Under the PPV&FR Act, it is the responsibility of the PPV&FR Authority to both promote and conserve farmers’ varieties. The National Gene Fund constituted under the PPV&FR Act has to meet the expenses “for supporting the conservation and sustainable use of genetic resources including in situ and ex situ collections and for strengthening the capability of Panchayats in carrying out such conservation and sustainable use”.
Conservor farmers and seed keepers are already conserving plant varieties. We need to support their work.

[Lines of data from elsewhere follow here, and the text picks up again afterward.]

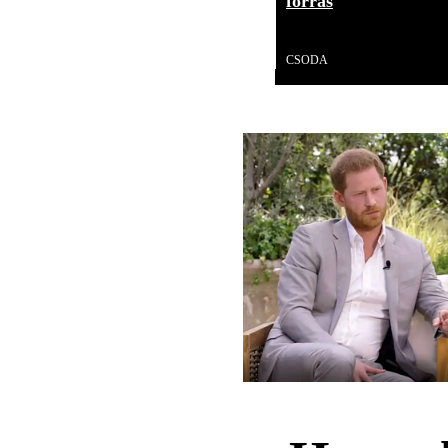
forrás
Videó
CSODA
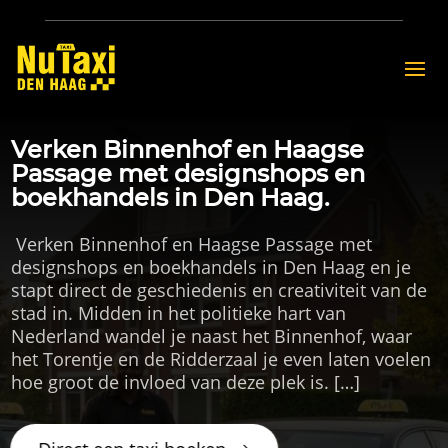
Verken Binnenhof en Haagse
Passage met designshops en
boekhandels in Den Haag.
​ Verken Binnenhof en Haagse Passage met
designshops en boekhandels in Den Haag en je
stapt direct de geschiedenis en creativiteit van de
stad in.​ Midden in het politieke hart van
Nederland wandel je naast het Binnenhof, waar
het Torentje en de Ridderzaal je even laten voelen
hoe groot de invloed van deze plek is.​ […]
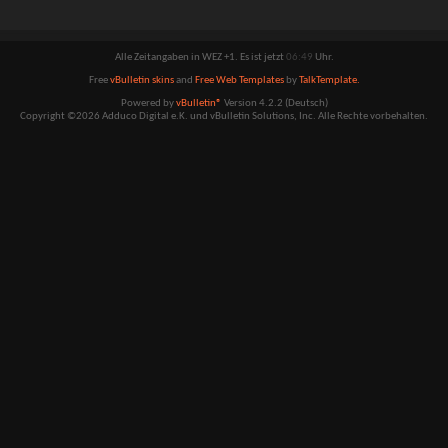
Alle Zeitangaben in WEZ +1. Es ist jetzt
06:49
Uhr.
Free
vBulletin skins
and
Free Web Templates
by
TalkTemplate.
Powered by
vBulletin®
Version 4.2.2 (Deutsch)
Copyright ©2026 Adduco Digital e.K. und vBulletin Solutions, Inc. Alle Rechte vorbehalten.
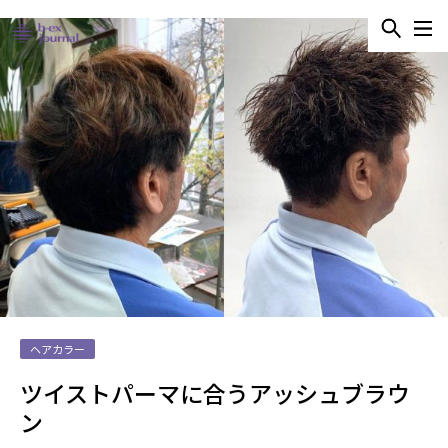
ヘアカラー
ツイストパーマに合うアッシュブラウ
ン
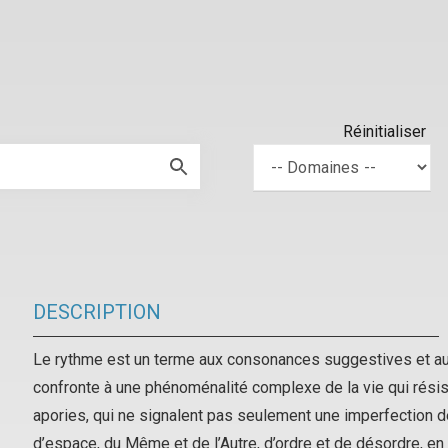
Réinitialiser
DESCRIPTION
Le rythme est un terme aux consonances suggestives et au
confronte à une phénoménalité complexe de la vie qui rési
apories, qui ne signalent pas seulement une imperfection d
d’espace, du Même et de l’Autre, d’ordre et de désordre, e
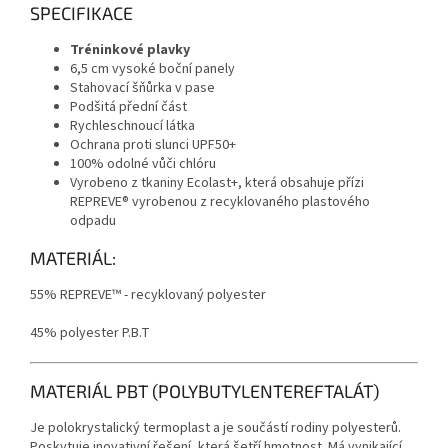
SPECIFIKACE
Tréninkové plavky
6,5 cm vysoké boční panely
Stahovací šňůrka v pase
Podšitá přední část
Rychleschnoucí látka
Ochrana proti slunci UPF50+
100% odolné vůči chlóru
Vyrobeno z tkaniny Ecolast+, která obsahuje přízi
REPREVE® vyrobenou z recyklovaného plastového
odpadu
MATERIÁL:
55% REPREVE™ - recyklovaný polyester
45% polyester P.B.T
MATERIÁL PBT (POLYBUTYLENTEREFTALÁT)
Send
Je polokrystalický termoplast a je součástí rodiny polyesterů.
Powered by chaterimo
Poskytuje inovativní řešení, která šetří hmotnost. Má vynikající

Biological resources and the related knowledge are critical to the lives and livelihoods of millions of the stewards of India’s biodiversity. So it is important to consider if the new proposed amendments breathe life into or undermine BMCs, in turn contributing to, or undermining, as the case may be, India’s agrobiodiversity and the wellbeing of knowledge-holding locals.
The interface between the Biological Diversity Act 2002 and the PPV&FR Act 2001 warrants more attention, towards reinforcing the need for the nodal ministries – of environment and agriculture – to collaborate, instead of being further isolated.
The BMCs before the Joint Parliamentary Committee must present the perspectives of the local communities engaged in agriculture and allied sectors. The amendments process needs to factor in their real concerns.
Shalini Bhutani is a legal researcher and policy analyst based in Delhi; she tracks how trade rules interface with agriculture and biodiversity in the Asian region.